| PROBLEM REQUIREMENTS |
Print exactly those lines that run from the beginning of the data to the line bearing "TABLE 10 | Mitigating", inclusive.

| Stored data entries |

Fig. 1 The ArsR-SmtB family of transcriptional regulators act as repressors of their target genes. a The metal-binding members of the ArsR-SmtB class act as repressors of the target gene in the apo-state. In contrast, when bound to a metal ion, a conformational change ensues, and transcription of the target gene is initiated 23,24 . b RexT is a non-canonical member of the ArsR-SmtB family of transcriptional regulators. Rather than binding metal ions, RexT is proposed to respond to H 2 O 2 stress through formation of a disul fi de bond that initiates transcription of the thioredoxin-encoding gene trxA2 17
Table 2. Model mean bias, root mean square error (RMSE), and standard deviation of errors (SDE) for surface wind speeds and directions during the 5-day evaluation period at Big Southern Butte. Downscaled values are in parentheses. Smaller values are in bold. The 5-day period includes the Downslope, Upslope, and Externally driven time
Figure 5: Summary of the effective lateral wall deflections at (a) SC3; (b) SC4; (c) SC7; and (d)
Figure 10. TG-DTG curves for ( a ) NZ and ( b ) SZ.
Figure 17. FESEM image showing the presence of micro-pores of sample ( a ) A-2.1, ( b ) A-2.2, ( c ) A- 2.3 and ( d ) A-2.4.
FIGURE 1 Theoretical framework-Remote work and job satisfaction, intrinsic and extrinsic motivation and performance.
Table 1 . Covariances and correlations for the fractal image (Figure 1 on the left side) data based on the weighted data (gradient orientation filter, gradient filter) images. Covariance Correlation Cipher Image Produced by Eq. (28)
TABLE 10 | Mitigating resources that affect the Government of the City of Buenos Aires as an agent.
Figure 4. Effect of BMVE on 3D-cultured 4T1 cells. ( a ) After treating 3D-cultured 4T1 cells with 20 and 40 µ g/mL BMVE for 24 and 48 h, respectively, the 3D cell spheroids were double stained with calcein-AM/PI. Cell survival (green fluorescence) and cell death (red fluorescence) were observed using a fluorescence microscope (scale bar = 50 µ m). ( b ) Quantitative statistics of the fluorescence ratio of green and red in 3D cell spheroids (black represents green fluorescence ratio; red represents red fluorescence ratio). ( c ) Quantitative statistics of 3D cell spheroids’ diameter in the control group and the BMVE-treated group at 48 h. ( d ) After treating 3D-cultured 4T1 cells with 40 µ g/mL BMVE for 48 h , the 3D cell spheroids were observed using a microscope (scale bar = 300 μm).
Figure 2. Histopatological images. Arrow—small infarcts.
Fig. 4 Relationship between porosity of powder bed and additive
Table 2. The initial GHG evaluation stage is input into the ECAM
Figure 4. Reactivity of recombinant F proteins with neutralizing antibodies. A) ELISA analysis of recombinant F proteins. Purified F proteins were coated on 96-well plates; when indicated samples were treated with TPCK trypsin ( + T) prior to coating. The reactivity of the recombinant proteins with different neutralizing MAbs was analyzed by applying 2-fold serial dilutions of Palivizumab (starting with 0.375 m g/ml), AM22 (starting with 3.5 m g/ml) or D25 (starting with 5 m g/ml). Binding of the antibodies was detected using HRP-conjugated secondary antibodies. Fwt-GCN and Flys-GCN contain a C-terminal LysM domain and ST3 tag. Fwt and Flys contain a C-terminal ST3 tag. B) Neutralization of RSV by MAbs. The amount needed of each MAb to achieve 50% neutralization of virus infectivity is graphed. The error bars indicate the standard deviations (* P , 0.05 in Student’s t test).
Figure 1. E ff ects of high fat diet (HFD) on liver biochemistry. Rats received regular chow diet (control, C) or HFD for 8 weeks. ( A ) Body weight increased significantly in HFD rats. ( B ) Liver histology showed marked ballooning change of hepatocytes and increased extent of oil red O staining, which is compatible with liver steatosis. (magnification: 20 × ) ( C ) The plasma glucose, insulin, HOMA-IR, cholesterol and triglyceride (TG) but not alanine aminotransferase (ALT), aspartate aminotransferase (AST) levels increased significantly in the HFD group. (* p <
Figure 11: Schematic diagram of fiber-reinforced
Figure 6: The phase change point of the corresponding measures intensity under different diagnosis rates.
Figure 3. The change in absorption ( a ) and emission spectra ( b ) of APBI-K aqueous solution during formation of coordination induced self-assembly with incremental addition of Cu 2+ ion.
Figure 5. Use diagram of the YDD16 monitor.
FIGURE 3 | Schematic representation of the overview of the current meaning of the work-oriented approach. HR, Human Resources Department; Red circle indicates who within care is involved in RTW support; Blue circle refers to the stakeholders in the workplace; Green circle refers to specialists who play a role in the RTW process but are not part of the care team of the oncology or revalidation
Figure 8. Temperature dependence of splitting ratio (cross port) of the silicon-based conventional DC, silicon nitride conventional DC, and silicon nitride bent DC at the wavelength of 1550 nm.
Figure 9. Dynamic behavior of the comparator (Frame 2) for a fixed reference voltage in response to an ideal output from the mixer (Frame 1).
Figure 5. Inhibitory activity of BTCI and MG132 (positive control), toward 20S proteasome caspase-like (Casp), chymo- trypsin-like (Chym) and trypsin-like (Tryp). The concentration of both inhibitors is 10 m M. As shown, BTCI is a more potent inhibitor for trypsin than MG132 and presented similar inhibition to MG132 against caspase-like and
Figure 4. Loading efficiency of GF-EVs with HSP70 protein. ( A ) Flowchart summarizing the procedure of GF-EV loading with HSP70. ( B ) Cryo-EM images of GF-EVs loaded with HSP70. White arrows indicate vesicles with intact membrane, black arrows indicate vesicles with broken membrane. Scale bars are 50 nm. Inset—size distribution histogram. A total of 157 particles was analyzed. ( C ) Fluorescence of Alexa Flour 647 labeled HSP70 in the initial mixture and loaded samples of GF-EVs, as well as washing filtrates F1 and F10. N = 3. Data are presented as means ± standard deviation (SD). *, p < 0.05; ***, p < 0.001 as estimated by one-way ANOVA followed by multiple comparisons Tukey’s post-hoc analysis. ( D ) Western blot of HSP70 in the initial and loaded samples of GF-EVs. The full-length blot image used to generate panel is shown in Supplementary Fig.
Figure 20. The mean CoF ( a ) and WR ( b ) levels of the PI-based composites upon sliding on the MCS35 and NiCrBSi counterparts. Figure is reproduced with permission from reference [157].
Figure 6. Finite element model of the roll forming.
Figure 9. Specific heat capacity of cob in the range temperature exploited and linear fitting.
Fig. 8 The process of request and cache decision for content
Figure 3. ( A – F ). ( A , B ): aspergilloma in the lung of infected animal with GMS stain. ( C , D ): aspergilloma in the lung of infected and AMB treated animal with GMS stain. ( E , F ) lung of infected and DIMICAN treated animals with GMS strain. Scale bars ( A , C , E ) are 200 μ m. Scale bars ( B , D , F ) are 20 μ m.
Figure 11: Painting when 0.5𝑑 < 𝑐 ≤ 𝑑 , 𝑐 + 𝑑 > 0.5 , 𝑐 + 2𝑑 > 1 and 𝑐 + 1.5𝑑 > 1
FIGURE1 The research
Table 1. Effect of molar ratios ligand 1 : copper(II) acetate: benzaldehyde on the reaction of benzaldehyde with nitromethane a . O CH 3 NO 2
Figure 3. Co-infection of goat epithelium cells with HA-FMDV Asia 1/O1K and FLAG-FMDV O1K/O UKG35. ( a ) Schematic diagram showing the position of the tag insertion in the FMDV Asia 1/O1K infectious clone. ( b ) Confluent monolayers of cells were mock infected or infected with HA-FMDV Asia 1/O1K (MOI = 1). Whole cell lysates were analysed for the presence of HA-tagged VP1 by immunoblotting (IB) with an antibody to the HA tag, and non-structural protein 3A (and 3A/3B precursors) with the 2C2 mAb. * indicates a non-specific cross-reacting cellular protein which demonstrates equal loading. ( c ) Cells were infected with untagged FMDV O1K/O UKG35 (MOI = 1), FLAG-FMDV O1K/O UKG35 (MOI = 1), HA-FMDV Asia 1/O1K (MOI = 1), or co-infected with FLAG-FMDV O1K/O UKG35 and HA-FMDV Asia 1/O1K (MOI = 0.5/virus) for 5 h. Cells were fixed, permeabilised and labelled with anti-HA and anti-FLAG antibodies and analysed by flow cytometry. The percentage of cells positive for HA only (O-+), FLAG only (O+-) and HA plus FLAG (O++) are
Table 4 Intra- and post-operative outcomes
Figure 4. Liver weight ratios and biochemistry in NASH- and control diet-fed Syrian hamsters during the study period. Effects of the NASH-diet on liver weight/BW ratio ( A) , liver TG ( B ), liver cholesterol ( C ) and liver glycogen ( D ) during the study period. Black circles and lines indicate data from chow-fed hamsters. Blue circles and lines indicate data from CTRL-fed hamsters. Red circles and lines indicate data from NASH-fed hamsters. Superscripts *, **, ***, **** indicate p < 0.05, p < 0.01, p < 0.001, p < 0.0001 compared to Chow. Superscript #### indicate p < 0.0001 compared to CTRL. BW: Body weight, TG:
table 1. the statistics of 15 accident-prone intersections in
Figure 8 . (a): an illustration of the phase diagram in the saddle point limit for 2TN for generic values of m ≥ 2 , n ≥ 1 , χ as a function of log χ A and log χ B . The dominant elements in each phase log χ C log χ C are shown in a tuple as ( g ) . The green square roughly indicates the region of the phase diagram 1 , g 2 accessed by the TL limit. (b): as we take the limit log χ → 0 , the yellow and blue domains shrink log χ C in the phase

| RESPONSE AREA |
Fig. 1 The ArsR-SmtB family of transcriptional regulators act as repressors of their target genes. a The metal-binding members of the ArsR-SmtB class act as repressors of the target gene in the apo-state. In contrast, when bound to a metal ion, a conformational change ensues, and transcription of the target gene is initiated 23,24 . b RexT is a non-canonical member of the ArsR-SmtB family of transcriptional regulators. Rather than binding metal ions, RexT is proposed to respond to H 2 O 2 stress through formation of a disul fi de bond that initiates transcription of the thioredoxin-encoding gene trxA2 17
Table 2. Model mean bias, root mean square error (RMSE), and standard deviation of errors (SDE) for surface wind speeds and directions during the 5-day evaluation period at Big Southern Butte. Downscaled values are in parentheses. Smaller values are in bold. The 5-day period includes the Downslope, Upslope, and Externally driven time
Figure 5: Summary of the effective lateral wall deflections at (a) SC3; (b) SC4; (c) SC7; and (d)
Figure 10. TG-DTG curves for ( a ) NZ and ( b ) SZ.
Figure 17. FESEM image showing the presence of micro-pores of sample ( a ) A-2.1, ( b ) A-2.2, ( c ) A- 2.3 and ( d ) A-2.4.
FIGURE 1 Theoretical framework-Remote work and job satisfaction, intrinsic and extrinsic motivation and performance.
Table 1 . Covariances and correlations for the fractal image (Figure 1 on the left side) data based on the weighted data (gradient orientation filter, gradient filter) images. Covariance Correlation Cipher Image Produced by Eq. (28)
TABLE 10 | Mitigating resources that affect the Government of the City of Buenos Aires as an agent.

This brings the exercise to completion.